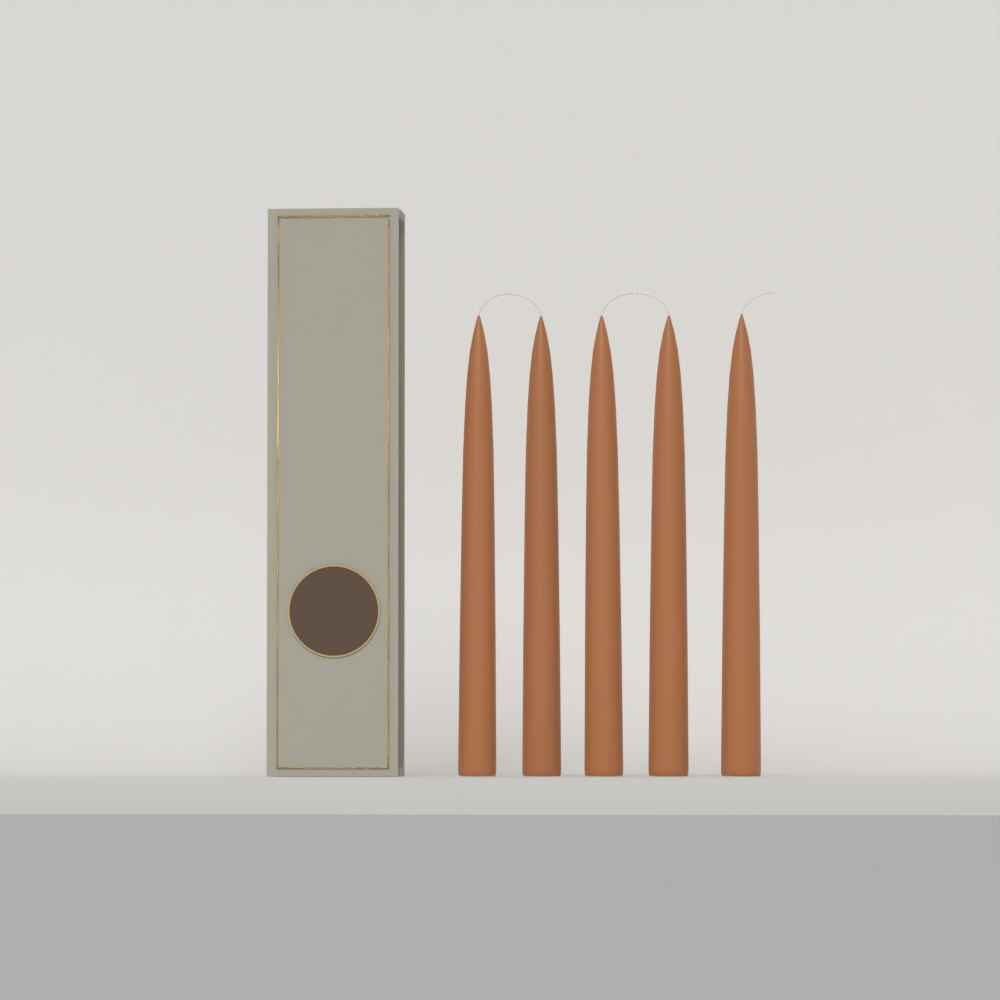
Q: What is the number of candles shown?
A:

----

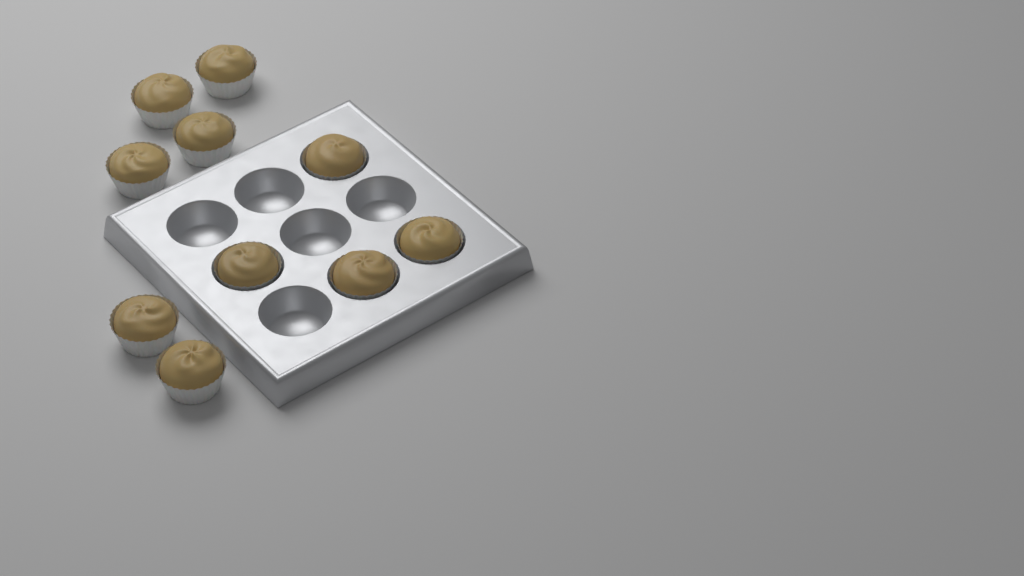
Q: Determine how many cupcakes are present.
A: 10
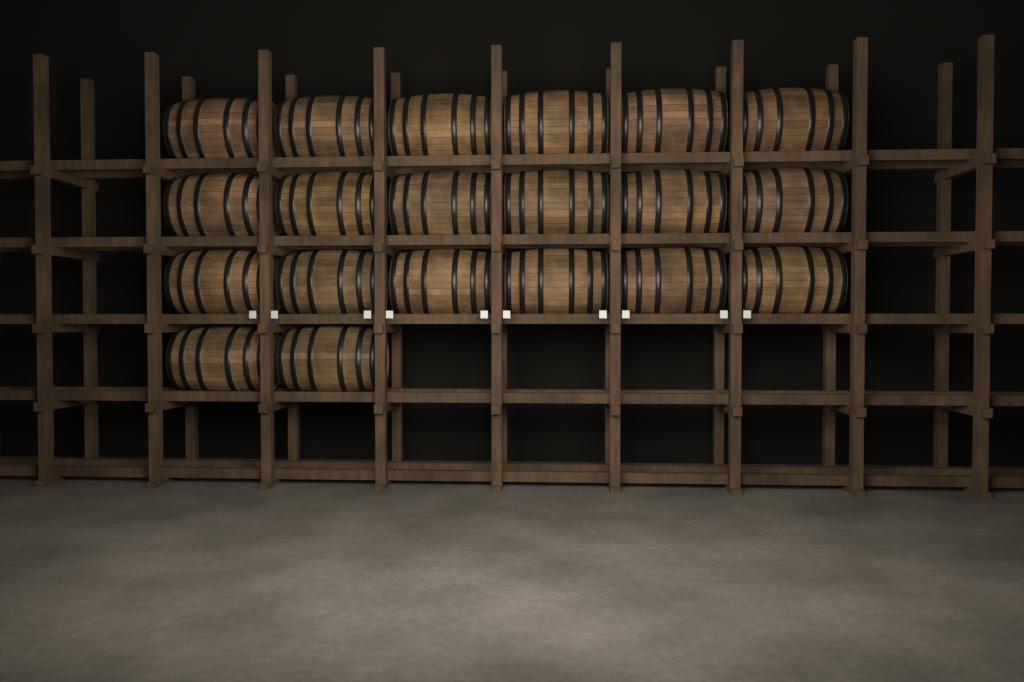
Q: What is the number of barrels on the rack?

----

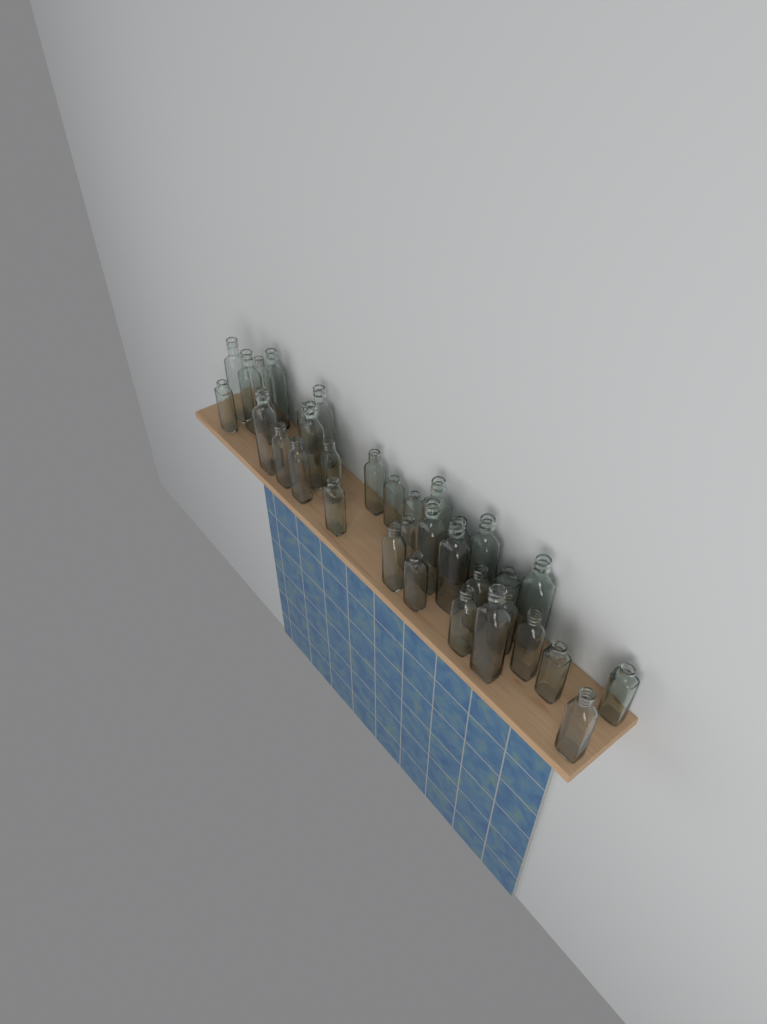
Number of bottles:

----

Pull out every line above that contains the string "What", treating uppercase and lowercase as different.

THE SOLUTION:
Q: What is the number of candles shown?
Q: What is the number of barrels on the rack?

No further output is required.